Out of all the medals awarded by the army up to that time, the Civil War alone accounted for 1,519 medals—nearly half of all those awarded—under rules that were much less strict. Many of the medals awarded for Civil War service were based on sketchy information—often submitted by the intended recipient himself. A large number of Civil War medals were awarded for deeds that would not be considered worthy today. However, the army had no other medals that could be used to recognize heroism, regardless of its degree. It was the Medal of Honor or nothing. Too often, it was the Medal of Honor.
Following the board’s recommendations, the army rescinded 911 Medals of Honor for not being merited. The board further recommended the creation of additional medals to properly recognize heroism in its varying degrees. Not all displays of bravery warrant a Medal of Honor—the board recommended that it be reserved for only the most outstanding displays of bravery. New eligibility rules would clearly spell out the criteria for each new medal.
During World War I the army created several new decorations. The Distinguished Service Cross would rank immediately below the Medal of Honor, honoring deeds of a lesser degree. Below the DSC was the Silver Star. Originally a small device attached to the ribbon of the campaign medal during which it was earned, it became an actual medal with a suspension ribbon in 1932. The navy created the Navy Cross to be on par with the DSC and also used the Silver Star. These new decorations assured that only the top heroes of the American Expeditionary Force would receive the Medal of Honor.

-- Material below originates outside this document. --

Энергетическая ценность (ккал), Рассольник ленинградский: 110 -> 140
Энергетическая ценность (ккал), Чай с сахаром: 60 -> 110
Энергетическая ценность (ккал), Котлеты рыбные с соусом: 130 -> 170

As a result of the board’s insight, the Medal of Honor was elevated to the pinnacle of a so-called “pyramid of honor.” Since then the Medal of Honor has become the most prestigious of all decorations. A strict review process ensures that the medal will not be conferred upon unworthy candidates. The standards are so high that over 55 percent of the medals awarded since World War I have been posthumous. During the Korean and Vietnam Wars nearly 70 percent of the awards were posthumous. Those who wear the Medal of Honor are a special breed.
Only 124 Medals of Honor were awarded for World War I (all figures are as of January 1, 2004): 96 in the army (including a late award in 1991), 21 in the navy, and 7 to Marines (five of those Marines also received the army medal for the same deed; these men are also counted in the army’s total). For the first time, posthumous awards accounted for a large percentage of the total—thirty-two recipients died performing the act that earned them the medal.
It was during World War II that the Medal of Honor truly came into its own, achieving the prominence it holds today. To ensure that only the most deserving acts of heroism received the top medal, the different service branches created internal decorations boards to review award recommendations. Each recommendation had to pass several levels of scrutiny. The higher the proposed award, the longer and more thorough the process. Recommendations for both army and navy Medals of Honor went all the way to Washington, DC, where senior, combat-tested officers reviewed the required documentation. They or any intermediate board could downgrade a recommendation for the Medal of Honor to a lesser award.
So exacting were the standards that only 464 medals were awarded for World War II: 324 army (this total includes late awards made en masse to 7 black WWII veterans in January 1997 and to 22 Pacific Islanders in June 2000), 57 navy, 82 Marines, and 1 lone Coast Guardsman. For the first time posthumous awards outnumbered living awards—only 211 of the 464 men survived to have their medals placed around their necks.